Zelic in his experimental study found that FeCr slag satisfied the criteria as aggregate for concretes and the concrete prepared from the slag showed better compressive strength results and was found suitable in pavement and general purpose concrete work. The slag was found to be particularly suitable for high concrete brands (M-50 and higher) where the natural aggregates could not provide the desired results [16]. The mechanical and the physical properties of the FeCr slag satisfied the requirement of the aggregate for granular layers of flexible pavement [17]. Lind justified the use of FeCr slag with minimum adverse environmental impact in road construction [18]. FeCr slag is found to be suitable as construction material due to its excellent technical and material properties but its use has been limited by the environmental concern of release of chromium from slag. Blended with fly ash there is a decrease in chromium leaching from the slag matrix [19]. Korkut et al [20] reported the usage of FeCr slag in epoxy resin up to 50% improving the nuclear radiation shielding performance of the blended epoxy resin.

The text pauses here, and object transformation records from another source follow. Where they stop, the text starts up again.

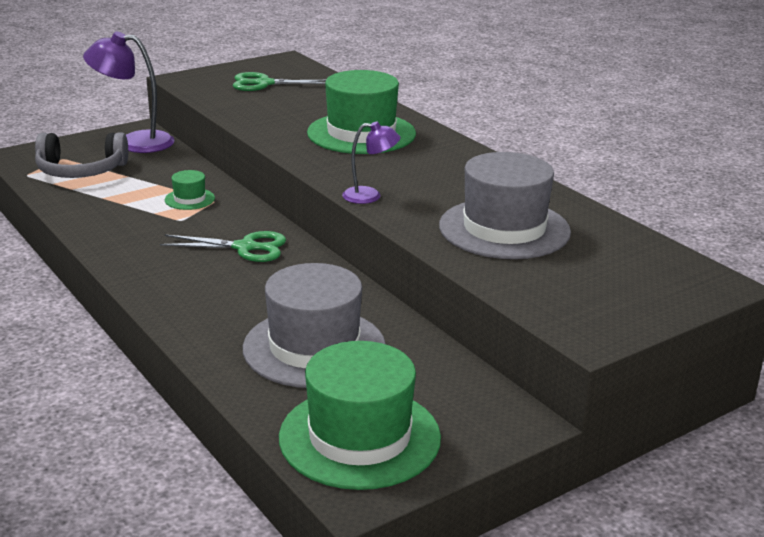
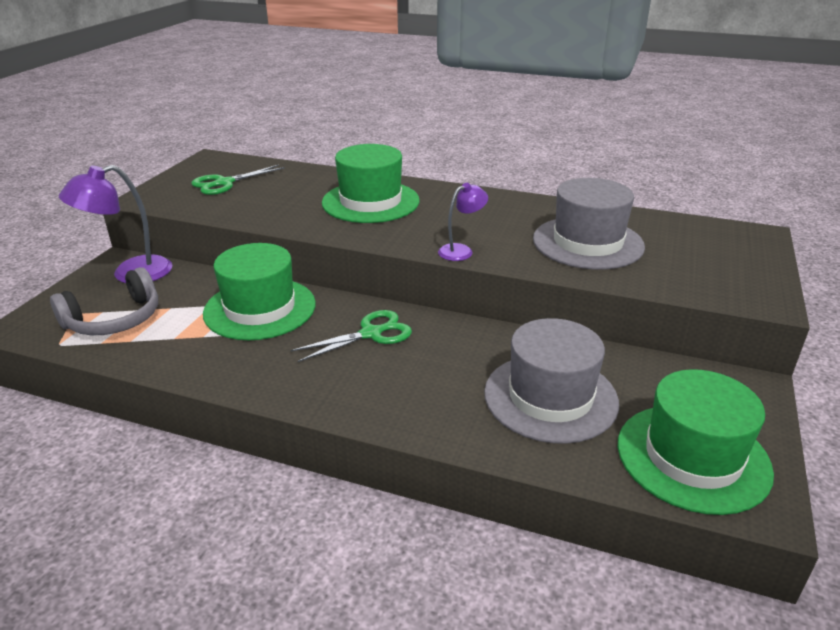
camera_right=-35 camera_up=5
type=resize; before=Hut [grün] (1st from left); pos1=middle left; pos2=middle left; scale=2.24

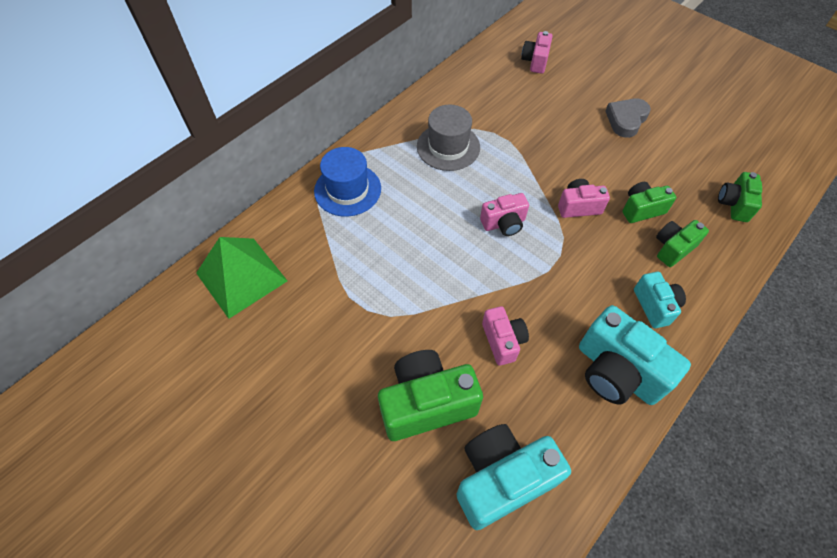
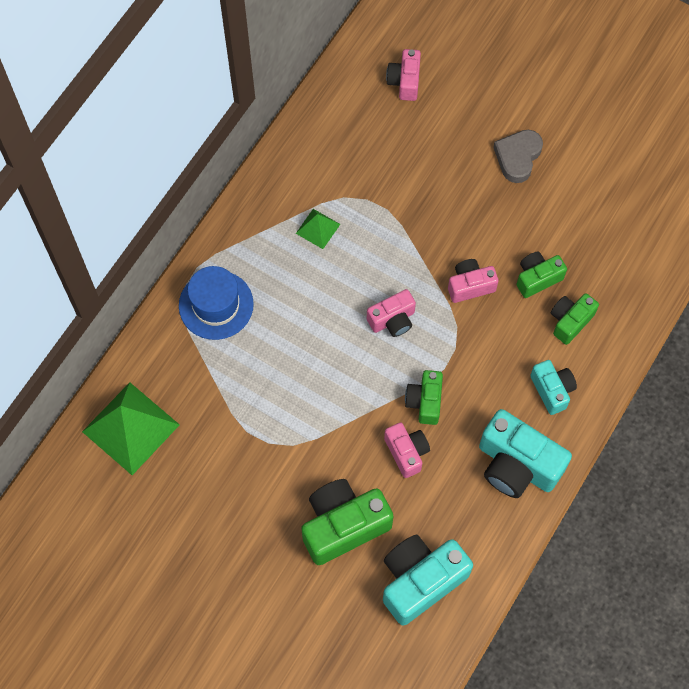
camera_right=-10 camera_up=10
type=replace; before=Hut [grau]; after=Pyramide [grün] (2nd from left); pos1=top centre; pos2=top centre
type=move; before=Kamera [grün] (4th from left in the first image); after=Kamera [grün] (2nd from left); pos1=middle right; pos2=centre

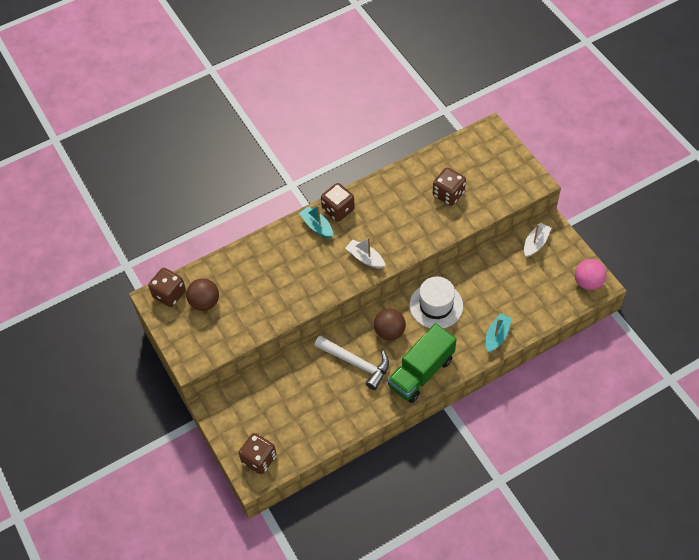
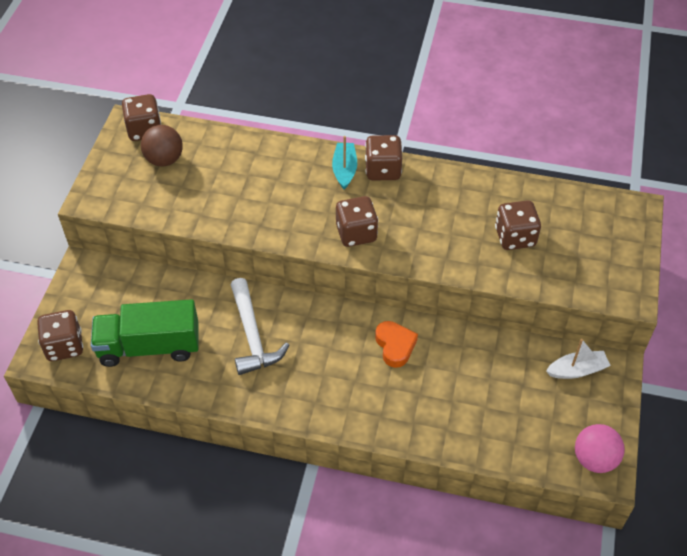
camera_right=40 camera_up=-5
type=move; before=Lastwagen [grün]; pos1=centre; pos2=middle left
type=replace; before=Boot [weiß] (1st from left); after=Spielwürfel [braun] (3rd from left); pos1=centre; pos2=centre
type=replace; before=Hut [weiß]; after=Herz [orange]; pos1=centre; pos2=centre
type=delete; before=Ball [braun] (2nd from left); pos1=centre
type=delete; before=Boot [türkis] (2nd from left); pos1=middle right

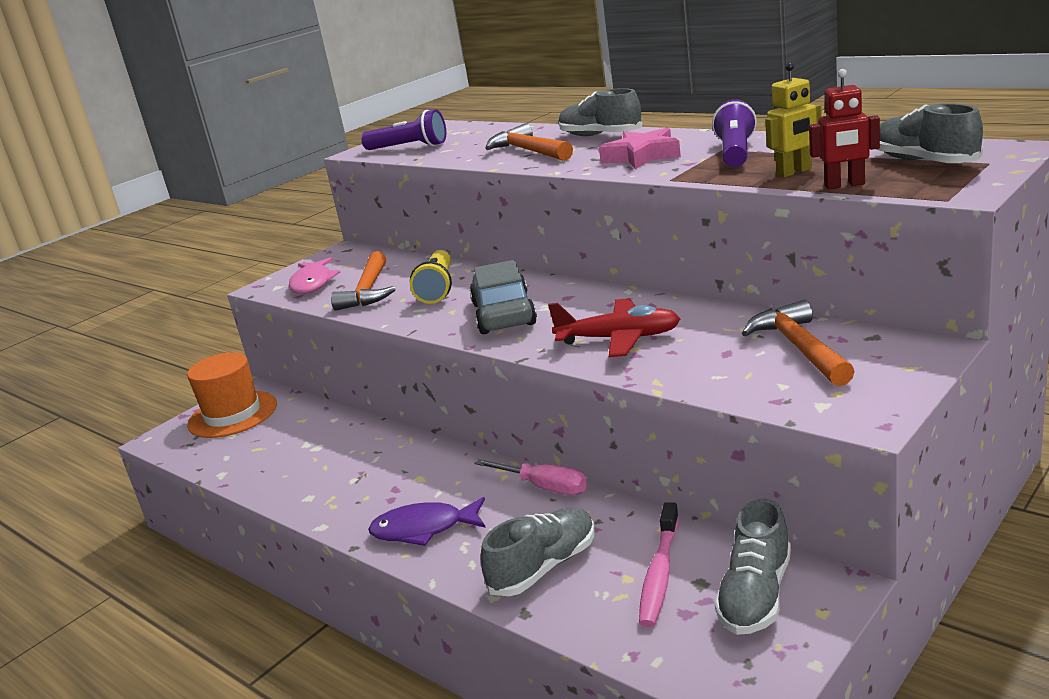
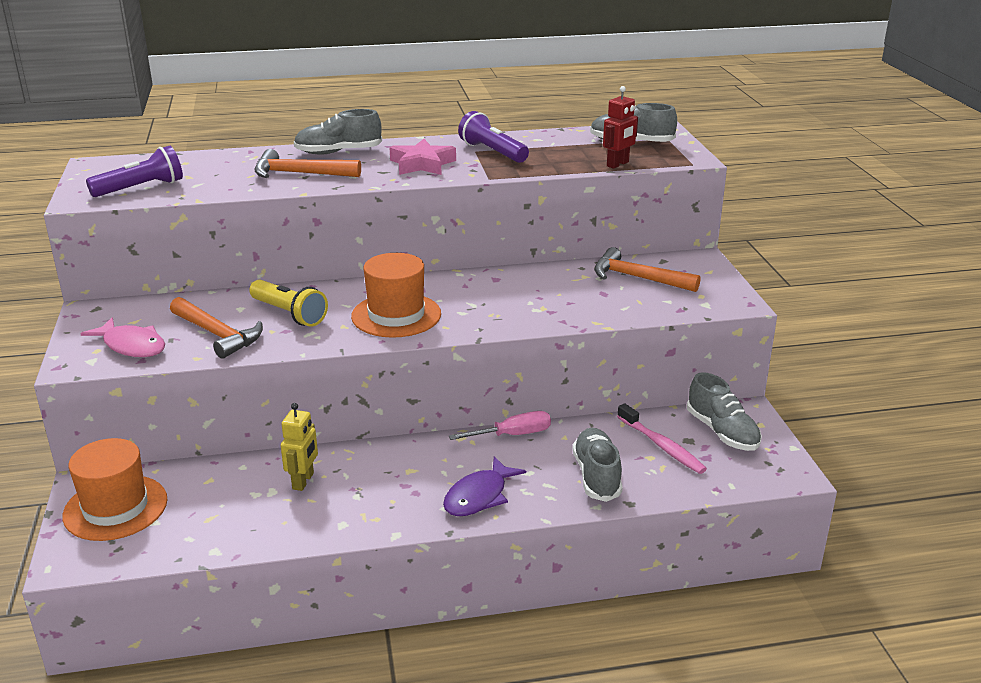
camera_right=-55 camera_up=5
type=move; before=Roboter [gelb]; pos1=top right; pos2=middle left
type=replace; before=Auto [grau]; after=Hut [orange] (2nd from left); pos1=centre; pos2=centre
type=delete; before=Flugzeug [rot]; pos1=centre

Immobilization of chromium in cement-concrete matrix depends upon its oxidation state. It has been extensively reported in literature that Cr(III) is effectively immobilized in all types of cement-concrete matrix reducing chromium leachability to minimum, well below the US EPA TCLP limit and Indian discharge standards [21], [22], [23], [24], [25]. Cr(III) is immobilized in C₃S in OPC matrix due to formation of Cr(OH)₃. Chromium as Cr³⁺ is found to be substituted by Al³⁺, Si⁴⁺and Ca²⁺ in Calcium Aluminate Hydrate (CAH) phase and in Calcium Silicate Hydrate (CSH) phase. The necessary containment frame work is provided by the stable CSH network preventing chromium leaching from slag [26], [27]. But it was reported by Glasser that Cr(OH)₃ is not formed in the hardened product. Solubility in pore water is found to be much less than the solubility of Cr(OH)₃ at the same pH. The cement hydration products having octahedrally coordinated Al³⁺, is readily replaced by Cr³⁺. Chromium like aluminium is amphoteric, both remain insoluble in the cement environment. As the solubility of aluminium in the normal cement of pH range of 11–13 is controlled by the solubility of calcium aluminate hydrate and not by Al(OH)₃, so also the solubility is limited by the solubility of calcium chromium aluminate hydrate and not by Cr(OH)_3. Therefore it can be concluded that chromium is immobilized and stabilized in the cement and concrete matrix and thus reducing its leachability [23], [28], [29], [30], [31]. On the other hand Cr(VI) is not effectively immobilized in cement-concrete matrix with Ordinary Portland Cement (OPC), and is found to be soluble in entire pH range [21], [23], [32], [33]. Cr(VI) substitution in ettringite is not expected in OPC matrix with its very formation is inhibited by the presence of chromium. It is reported that the slag type cement with Granulated Blast Furnace Slag (GBFS) is found to effectively immobilize Cr(VI) because of the low redox potential and reductive capacity of GBFS with sulphide content [23], [24], [34], [35].

The objective of this research work is to evaluate the technical performance of concrete material with the use of the ferrochrome slag as aggregate material and is to assess the environmental compatibility of the waste slag with chromium immobilization in cement concrete matrix and its release behaviour from the concrete monolith having slag as aggregate material.